___ Text provided ___
It’s no longer about the playoffs. It’s no longer about getting to .500, buying at the deadline, and making a run at October baseball. It’s no longer about, “Hey, all we need is a good couple of weeks, and we’re right back in it.”

Or at least it shouldn’t be. As Brian Sabean used to say, “That ship has sailed.”

The Giants have proved over and over through 56 games that they’re ill equipped to make any kind of extended run. Their longest winning streak is three games. They’re the only team in the majors that hasn’t swept a series. They’ve been swept five times. They’re 12 games below .500 for the first time since June 29, 2019.

Looking at the future rather than the present ought to be the focus. With that in mind, here are a few thoughts.

Gotta walk, gotta run

I can’t count how many times over the decades I’ve heard the same thing from Giants front-office types: “We need to get younger and more athletic.” The Giants remain neither. They’ve consistently failed to acquire or develop anyone who can steal bases. After Wednesday’s game, they had 14 steals, including two by Patrick Bailey, who’s no longer a Giant.
___ Stored rows ___
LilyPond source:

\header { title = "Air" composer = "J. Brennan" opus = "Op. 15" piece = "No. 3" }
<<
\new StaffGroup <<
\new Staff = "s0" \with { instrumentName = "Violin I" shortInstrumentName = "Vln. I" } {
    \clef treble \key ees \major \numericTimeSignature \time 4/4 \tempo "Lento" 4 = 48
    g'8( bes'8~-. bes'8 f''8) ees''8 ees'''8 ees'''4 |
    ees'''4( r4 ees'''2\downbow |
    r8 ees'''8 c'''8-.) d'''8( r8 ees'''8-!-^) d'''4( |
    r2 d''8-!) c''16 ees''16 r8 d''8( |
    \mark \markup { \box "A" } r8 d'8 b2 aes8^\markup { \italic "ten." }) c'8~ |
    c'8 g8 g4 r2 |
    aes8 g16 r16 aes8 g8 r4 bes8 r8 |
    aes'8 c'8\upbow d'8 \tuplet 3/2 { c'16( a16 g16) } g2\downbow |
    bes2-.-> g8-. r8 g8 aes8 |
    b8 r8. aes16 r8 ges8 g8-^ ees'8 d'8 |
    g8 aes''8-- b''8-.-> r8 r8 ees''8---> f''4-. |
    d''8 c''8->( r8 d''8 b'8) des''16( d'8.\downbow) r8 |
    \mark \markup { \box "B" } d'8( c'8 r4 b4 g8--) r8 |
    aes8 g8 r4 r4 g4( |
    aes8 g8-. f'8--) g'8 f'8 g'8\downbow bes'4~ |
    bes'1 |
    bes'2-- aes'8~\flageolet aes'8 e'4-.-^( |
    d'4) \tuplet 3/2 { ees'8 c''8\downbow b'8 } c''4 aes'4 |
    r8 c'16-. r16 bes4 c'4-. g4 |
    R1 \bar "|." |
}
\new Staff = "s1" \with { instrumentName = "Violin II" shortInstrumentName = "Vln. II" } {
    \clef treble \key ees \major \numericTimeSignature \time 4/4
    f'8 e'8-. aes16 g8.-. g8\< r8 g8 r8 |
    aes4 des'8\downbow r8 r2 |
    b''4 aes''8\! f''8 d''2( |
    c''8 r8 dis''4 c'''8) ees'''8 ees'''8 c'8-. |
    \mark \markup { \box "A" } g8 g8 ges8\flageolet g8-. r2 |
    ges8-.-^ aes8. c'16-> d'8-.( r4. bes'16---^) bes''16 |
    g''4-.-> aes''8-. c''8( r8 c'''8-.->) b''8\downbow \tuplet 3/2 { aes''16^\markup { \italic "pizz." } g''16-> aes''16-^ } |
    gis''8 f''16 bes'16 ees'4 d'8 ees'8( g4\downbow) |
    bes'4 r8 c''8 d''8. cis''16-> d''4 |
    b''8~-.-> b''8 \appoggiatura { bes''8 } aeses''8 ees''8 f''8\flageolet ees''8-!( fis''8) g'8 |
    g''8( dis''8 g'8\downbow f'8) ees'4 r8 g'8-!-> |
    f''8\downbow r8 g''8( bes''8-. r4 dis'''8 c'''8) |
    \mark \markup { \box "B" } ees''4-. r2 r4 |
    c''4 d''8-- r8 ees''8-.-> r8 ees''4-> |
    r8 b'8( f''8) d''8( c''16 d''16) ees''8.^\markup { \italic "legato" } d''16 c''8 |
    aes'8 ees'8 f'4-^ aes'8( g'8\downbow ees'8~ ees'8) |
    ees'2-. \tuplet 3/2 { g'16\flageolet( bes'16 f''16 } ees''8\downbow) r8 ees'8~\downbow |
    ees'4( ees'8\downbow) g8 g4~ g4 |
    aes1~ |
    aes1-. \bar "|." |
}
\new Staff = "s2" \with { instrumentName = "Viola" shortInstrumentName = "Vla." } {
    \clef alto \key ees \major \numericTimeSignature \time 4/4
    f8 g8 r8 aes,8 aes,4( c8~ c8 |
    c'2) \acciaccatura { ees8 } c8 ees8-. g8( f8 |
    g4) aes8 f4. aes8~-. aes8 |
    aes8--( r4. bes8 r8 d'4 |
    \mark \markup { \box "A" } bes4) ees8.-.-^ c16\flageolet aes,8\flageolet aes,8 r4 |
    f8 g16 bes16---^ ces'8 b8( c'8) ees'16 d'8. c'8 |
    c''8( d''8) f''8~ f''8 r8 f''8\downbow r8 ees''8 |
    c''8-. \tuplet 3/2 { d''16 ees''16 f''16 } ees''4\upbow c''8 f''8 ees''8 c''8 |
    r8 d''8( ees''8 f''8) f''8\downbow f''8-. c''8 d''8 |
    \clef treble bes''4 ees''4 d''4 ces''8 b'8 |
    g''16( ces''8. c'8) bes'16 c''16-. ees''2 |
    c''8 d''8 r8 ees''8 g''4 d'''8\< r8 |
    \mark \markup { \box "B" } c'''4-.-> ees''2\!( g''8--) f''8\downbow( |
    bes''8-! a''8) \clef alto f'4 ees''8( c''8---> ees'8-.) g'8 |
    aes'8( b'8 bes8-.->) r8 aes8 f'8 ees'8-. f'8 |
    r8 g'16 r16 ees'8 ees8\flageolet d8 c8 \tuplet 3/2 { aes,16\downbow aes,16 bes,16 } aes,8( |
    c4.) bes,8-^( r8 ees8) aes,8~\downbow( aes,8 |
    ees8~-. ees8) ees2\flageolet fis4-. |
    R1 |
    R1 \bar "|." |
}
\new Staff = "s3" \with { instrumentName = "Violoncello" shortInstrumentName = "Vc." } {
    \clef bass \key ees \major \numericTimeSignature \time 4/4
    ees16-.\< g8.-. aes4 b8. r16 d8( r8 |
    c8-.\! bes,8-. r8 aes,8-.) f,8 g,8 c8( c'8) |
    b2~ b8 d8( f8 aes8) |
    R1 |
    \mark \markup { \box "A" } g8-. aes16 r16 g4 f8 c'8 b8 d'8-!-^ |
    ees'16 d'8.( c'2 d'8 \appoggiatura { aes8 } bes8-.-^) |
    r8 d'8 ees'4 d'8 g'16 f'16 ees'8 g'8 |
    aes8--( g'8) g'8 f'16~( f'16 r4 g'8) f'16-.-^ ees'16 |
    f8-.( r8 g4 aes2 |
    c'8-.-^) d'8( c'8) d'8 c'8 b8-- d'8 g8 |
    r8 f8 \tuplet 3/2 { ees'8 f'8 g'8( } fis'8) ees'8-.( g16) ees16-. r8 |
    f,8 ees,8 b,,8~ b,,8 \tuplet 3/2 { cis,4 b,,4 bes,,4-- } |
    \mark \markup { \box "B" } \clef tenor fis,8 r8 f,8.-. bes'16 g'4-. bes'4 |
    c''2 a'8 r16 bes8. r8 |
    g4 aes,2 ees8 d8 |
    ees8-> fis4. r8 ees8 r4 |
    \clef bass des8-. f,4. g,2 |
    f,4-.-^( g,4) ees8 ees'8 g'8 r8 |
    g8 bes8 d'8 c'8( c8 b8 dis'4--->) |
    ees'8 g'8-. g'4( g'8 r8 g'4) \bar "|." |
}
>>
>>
___
• [Given instruction]
Rewrite the passage on the Giants from "Or at least" up to and including "a few thoughts.", putting "the big leagues" wherever "the majors" appears.

• [Task output]
Or at least it shouldn’t be. As Brian Sabean used to say, “That ship has sailed.”

The Giants have proved over and over through 56 games that they’re ill equipped to make any kind of extended run. Their longest winning streak is three games. They’re the only team in the big leagues that hasn’t swept a series. They’ve been swept five times. They’re 12 games below .500 for the first time since June 29, 2019.

Looking at the future rather than the present ought to be the focus. With that in mind, here are a few thoughts.